С момента создания «Уголка», все дети учились дома, причем и дети и взрослые предпочитали проводить большую часть свободного времени, рыбача в бухте, загорая на пляже или гуляя по окрестным холмам. Дети школьного возраста, естественно, выезжали на экскурсии, а иногда ездили с родителями в отпуск за пределы принадлежащего семье участка земли. Все изменилось пятью годами раньше. С того момента «Уголок гармонии» превратился в тюрьму.
Ардис излагает все это таким тихим и спокойным голосом, что иной раз мне приходится наклониться к ней, чтобы не упустить ни единого слова. Она ничем не выдает горя или ожидания утраты, как можно предположить, если она действительно верит, что юную Джоли убьют в наказание за красоту. Нет в ее голосе и страха, и я подозреваю, что ей приходится говорить без эмоций, потому что в противном случае она полностью утратит самоконтроль, необходимый для этого разговора.
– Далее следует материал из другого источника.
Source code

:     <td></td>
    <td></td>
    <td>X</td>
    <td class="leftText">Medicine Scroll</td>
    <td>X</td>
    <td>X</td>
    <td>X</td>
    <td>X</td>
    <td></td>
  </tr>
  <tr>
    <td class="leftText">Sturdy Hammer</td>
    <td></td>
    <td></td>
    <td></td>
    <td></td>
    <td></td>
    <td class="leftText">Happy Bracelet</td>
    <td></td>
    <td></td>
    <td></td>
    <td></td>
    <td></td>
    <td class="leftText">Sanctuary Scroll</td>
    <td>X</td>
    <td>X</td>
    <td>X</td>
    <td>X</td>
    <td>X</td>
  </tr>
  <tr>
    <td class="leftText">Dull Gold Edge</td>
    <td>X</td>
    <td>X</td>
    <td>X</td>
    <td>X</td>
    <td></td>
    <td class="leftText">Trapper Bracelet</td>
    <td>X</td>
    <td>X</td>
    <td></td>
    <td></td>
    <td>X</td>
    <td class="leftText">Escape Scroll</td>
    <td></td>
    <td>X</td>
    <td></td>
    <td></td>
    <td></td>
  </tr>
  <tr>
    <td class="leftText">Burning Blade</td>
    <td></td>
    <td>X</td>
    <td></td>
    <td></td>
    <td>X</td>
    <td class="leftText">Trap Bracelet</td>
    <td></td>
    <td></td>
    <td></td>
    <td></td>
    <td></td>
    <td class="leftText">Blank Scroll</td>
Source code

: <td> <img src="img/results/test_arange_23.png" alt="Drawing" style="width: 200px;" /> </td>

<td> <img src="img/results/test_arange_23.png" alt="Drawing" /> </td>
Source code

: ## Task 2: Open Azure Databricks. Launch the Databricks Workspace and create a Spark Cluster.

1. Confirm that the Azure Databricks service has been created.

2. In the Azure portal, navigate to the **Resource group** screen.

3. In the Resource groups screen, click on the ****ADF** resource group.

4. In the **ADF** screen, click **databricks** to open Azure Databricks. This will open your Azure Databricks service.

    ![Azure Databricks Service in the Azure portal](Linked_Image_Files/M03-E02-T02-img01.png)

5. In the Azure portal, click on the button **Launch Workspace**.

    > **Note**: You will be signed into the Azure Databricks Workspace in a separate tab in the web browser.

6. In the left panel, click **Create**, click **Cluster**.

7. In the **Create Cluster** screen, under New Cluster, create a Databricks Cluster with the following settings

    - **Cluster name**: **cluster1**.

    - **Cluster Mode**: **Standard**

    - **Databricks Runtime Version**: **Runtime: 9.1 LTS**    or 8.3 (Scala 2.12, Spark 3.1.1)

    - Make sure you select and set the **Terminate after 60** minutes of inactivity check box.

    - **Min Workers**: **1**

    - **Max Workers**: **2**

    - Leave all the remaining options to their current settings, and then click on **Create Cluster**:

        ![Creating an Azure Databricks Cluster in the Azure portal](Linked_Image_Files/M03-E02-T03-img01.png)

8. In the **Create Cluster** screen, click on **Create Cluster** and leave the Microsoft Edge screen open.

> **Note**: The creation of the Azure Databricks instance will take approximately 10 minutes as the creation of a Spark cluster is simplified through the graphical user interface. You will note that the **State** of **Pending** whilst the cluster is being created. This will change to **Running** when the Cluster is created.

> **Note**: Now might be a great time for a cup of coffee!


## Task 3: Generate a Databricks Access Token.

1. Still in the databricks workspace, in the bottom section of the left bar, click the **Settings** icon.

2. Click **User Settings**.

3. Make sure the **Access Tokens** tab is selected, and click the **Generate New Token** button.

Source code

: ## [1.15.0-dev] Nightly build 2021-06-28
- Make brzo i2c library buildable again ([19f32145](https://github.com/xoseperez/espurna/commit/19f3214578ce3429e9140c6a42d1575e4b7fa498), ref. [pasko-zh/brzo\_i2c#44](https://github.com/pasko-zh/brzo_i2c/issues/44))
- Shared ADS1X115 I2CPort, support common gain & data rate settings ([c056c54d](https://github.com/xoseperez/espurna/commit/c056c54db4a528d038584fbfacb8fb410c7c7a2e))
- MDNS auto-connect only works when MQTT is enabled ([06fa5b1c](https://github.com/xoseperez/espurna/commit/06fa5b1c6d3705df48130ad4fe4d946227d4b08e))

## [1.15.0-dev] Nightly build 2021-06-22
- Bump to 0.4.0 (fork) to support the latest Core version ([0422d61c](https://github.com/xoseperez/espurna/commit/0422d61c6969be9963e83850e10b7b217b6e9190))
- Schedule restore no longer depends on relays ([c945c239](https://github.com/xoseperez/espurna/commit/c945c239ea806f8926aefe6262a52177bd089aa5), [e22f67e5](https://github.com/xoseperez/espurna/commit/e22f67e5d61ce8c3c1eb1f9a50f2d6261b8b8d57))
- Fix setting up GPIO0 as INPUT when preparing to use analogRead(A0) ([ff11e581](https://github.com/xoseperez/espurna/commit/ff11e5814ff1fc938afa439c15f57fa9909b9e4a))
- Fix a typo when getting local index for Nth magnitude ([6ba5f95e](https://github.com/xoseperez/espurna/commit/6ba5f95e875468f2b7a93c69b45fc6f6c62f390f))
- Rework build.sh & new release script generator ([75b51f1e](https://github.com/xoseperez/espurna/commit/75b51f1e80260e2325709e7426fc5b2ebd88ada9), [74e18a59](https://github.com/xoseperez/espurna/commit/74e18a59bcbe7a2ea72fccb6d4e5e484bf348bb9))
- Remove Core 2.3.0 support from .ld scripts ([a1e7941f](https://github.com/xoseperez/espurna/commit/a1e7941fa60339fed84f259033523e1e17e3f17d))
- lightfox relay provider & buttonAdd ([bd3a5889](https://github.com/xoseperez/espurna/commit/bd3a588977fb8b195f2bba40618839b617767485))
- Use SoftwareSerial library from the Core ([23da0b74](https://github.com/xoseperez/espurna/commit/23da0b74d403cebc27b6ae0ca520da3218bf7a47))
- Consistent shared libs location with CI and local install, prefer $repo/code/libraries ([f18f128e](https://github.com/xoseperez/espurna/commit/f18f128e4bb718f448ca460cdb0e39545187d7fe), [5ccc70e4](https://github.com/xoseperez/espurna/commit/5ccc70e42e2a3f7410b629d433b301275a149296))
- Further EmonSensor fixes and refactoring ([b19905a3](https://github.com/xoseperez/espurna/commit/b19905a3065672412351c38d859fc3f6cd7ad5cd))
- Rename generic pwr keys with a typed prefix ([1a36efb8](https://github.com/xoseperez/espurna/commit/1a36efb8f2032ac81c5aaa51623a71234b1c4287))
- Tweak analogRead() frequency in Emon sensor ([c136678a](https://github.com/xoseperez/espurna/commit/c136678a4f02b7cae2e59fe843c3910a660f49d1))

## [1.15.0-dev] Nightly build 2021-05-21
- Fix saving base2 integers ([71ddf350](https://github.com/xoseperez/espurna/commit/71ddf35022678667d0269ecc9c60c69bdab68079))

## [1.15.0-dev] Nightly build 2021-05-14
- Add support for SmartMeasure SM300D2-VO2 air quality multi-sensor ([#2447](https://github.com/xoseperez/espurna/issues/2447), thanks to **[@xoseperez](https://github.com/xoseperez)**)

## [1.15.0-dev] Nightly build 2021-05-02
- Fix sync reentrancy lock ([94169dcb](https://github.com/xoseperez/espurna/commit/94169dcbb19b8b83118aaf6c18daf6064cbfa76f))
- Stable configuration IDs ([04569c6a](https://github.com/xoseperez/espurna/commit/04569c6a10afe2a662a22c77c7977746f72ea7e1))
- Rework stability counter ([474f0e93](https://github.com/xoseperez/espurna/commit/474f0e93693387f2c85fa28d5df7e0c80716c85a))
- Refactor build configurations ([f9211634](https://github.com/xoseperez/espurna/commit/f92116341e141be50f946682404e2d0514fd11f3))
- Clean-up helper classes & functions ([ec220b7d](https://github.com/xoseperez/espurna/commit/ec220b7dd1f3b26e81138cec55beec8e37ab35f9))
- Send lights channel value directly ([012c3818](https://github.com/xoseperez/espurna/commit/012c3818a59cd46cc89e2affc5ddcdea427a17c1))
«Фактически в тюрьму, — говорит она. — Никто больше не уезжает в отпуск. Никто не ездит на экскурсии. Все дружеские отношения с людьми, которые не члены семьи, разорваны, зачастую в такой грубой манере и с такой злостью, что у бывших друзей нет желания их восстановить. Только один из их семьи может на какое-то время покинуть „Уголок“, чтобы побывать в банке и сделать какие-то важные дела. По магазинам они больше не ходят: все необходимое заказывается по телефону и привозится…»
Хотя ее тон и манера остаются будничными, в голосе появляется страх, потому что она запуганная женщина. Я знаю, что она подходит к главному разоблачению, понимаю, что душа ее согнута, но не сломлена. Чувствую отчаяние, вызванное тем, что нет никакой возможности до бесконечности держаться за надежду, отчаяние, идущее от неспособности продолжать сопротивление, давно воспринимаемое напрасным. И все-таки она не сдается на милость беспомощности и отчаяния.